1. Train a network to extract the features of letters, form letters and words, and then pronouce them
2. Look at two forms of dyslexia in people
a. Surface dyslexia: confusion at visual level
b. When presented with "Walk" people might say "Talk"
c. Also get Deep dyslexia: confusion at semantic level
d. when presented with "walk" people might say "stroll" or something similar
3. Dyslexia is an umbrella term for many different disabilities, but the two that are described above are thought to result from a lesion in the information-processing pathway
4. To study this, first program an train a neural network to read words (like the word-superiority effect model, only one that can talk).

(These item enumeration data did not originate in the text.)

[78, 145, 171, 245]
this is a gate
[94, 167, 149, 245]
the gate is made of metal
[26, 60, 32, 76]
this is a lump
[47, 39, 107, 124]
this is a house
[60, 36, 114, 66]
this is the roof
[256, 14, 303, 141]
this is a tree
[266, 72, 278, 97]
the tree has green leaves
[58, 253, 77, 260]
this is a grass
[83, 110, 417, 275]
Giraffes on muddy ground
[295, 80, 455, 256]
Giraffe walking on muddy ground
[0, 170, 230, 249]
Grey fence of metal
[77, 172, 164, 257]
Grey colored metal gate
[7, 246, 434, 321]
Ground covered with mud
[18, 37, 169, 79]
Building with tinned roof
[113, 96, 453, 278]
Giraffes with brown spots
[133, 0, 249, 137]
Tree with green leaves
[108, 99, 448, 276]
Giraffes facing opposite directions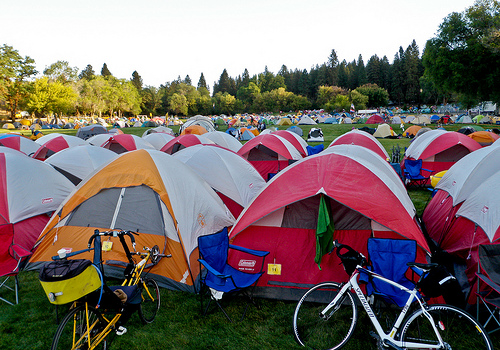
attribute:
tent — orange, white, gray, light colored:
[25, 145, 240, 296]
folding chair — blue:
[192, 228, 270, 330]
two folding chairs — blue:
[190, 225, 435, 325]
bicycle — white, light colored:
[286, 240, 493, 348]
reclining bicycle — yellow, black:
[49, 226, 175, 350]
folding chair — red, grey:
[1, 223, 21, 309]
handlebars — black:
[328, 239, 371, 275]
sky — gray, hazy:
[3, 1, 487, 92]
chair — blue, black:
[401, 154, 434, 192]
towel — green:
[311, 187, 339, 270]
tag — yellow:
[263, 254, 288, 280]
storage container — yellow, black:
[41, 255, 106, 309]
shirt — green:
[309, 187, 337, 268]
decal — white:
[236, 255, 259, 274]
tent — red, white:
[229, 147, 431, 304]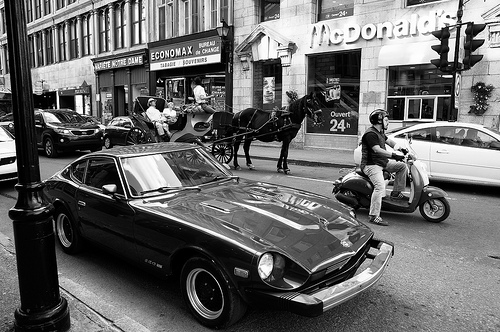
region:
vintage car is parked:
[31, 118, 391, 330]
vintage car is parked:
[44, 114, 395, 322]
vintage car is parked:
[42, 111, 386, 319]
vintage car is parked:
[44, 100, 399, 320]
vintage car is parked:
[34, 114, 394, 323]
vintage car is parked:
[40, 110, 397, 313]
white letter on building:
[330, 27, 343, 44]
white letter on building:
[343, 21, 361, 45]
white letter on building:
[361, 23, 376, 40]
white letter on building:
[376, 20, 393, 42]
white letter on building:
[393, 18, 409, 35]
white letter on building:
[408, 12, 418, 37]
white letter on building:
[416, 8, 436, 35]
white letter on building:
[186, 45, 193, 55]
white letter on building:
[179, 46, 188, 56]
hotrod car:
[35, 139, 395, 329]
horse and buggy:
[133, 84, 330, 166]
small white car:
[344, 116, 498, 198]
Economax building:
[147, 4, 230, 136]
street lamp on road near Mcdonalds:
[201, 18, 236, 143]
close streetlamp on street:
[1, 0, 71, 330]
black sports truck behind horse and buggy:
[5, 101, 107, 152]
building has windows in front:
[383, 67, 453, 127]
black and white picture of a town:
[42, 8, 499, 327]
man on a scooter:
[333, 98, 465, 238]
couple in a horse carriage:
[122, 43, 351, 172]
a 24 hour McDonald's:
[229, 4, 499, 212]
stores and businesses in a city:
[66, 6, 321, 188]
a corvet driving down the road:
[18, 120, 423, 317]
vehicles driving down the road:
[36, 75, 455, 305]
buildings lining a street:
[24, 2, 499, 224]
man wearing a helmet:
[343, 94, 470, 266]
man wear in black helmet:
[331, 108, 458, 225]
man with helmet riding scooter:
[332, 107, 449, 223]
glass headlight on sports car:
[254, 247, 292, 289]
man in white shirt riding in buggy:
[142, 97, 168, 137]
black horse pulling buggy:
[198, 94, 328, 170]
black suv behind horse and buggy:
[34, 104, 101, 156]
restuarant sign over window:
[304, 7, 463, 44]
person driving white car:
[463, 127, 488, 147]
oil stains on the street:
[394, 296, 418, 325]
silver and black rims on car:
[179, 259, 231, 328]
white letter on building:
[148, 51, 157, 61]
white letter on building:
[153, 49, 160, 60]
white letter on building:
[158, 50, 164, 59]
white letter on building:
[168, 47, 174, 57]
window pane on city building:
[131, 22, 139, 45]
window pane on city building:
[140, 19, 148, 43]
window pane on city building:
[388, 97, 406, 120]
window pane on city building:
[407, 97, 420, 119]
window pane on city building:
[435, 95, 452, 120]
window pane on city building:
[388, 64, 453, 95]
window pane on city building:
[307, 49, 362, 135]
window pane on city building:
[260, 58, 282, 109]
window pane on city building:
[81, 16, 88, 36]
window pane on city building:
[88, 12, 94, 35]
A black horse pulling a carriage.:
[229, 89, 324, 176]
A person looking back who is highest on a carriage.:
[191, 75, 216, 113]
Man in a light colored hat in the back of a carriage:
[145, 96, 173, 138]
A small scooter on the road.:
[333, 149, 450, 224]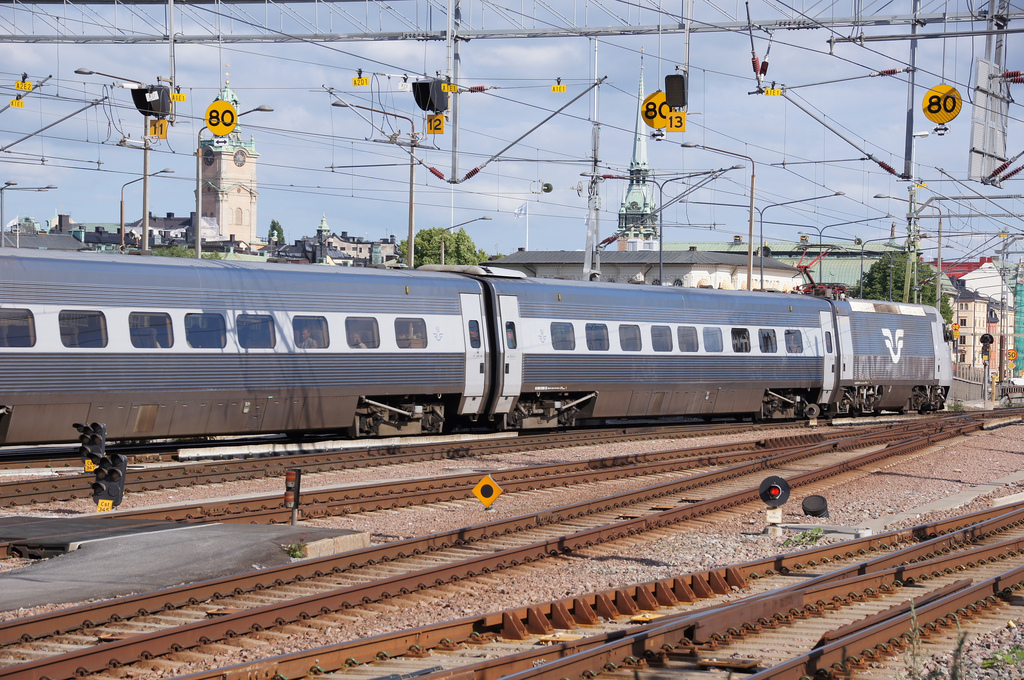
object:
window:
[129, 311, 175, 347]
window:
[184, 313, 227, 348]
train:
[0, 247, 952, 444]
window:
[236, 314, 275, 349]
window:
[58, 310, 107, 348]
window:
[0, 308, 38, 348]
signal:
[72, 423, 126, 512]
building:
[191, 63, 267, 263]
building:
[618, 44, 659, 251]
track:
[0, 406, 1024, 680]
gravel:
[0, 426, 826, 520]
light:
[759, 476, 791, 508]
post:
[764, 508, 781, 536]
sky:
[0, 0, 1022, 297]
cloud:
[362, 30, 579, 78]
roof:
[918, 257, 990, 279]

5. Once it is working, go in and "lesion" parts of the network by randomizing some of the connection weights.
6. Now look at the errors produced by various lesions.
7. Do get vision confusions (surface dyslexia) for lesions in one location
8. Get semantic confusions (deep dyslexia) for lesions in another location
9. Lesions in a third location produce both surface and deep errors
10. All three patterns are similar to those seen in humans
11. Interestingly, the lesion responsible for vision confusion is actually quite late in the process
a. You would think that it would be as a result of lesions quite early on
b. Corresponds to locations seen in humans
c. Helps researchers understand why those lesions have those effect
d. we can study the model a lot easier than we can study humans (we know all the weights).
XI. Summary of connectionism
A. Looked at some simple connectionist models
1. Describe exactly how information is represented and transformed
2. Distributed, which is biologically plausible
3. Seems like an intuitive model of actual neurons.
A. What they are good at:
1. recognizing patterns and forming abstract representations of those patterns
2. recognizing patterns in the presence of noise
3. recognizing partial patterns
4. distributes the representation and so can deal with "lesions"
B. Problems
1. may not be biologically plausible (much of human learning is self-directed)
2. Take a long time to learn big sets
3. researchers are designing specific models for each task; the brain cannot be as specialized.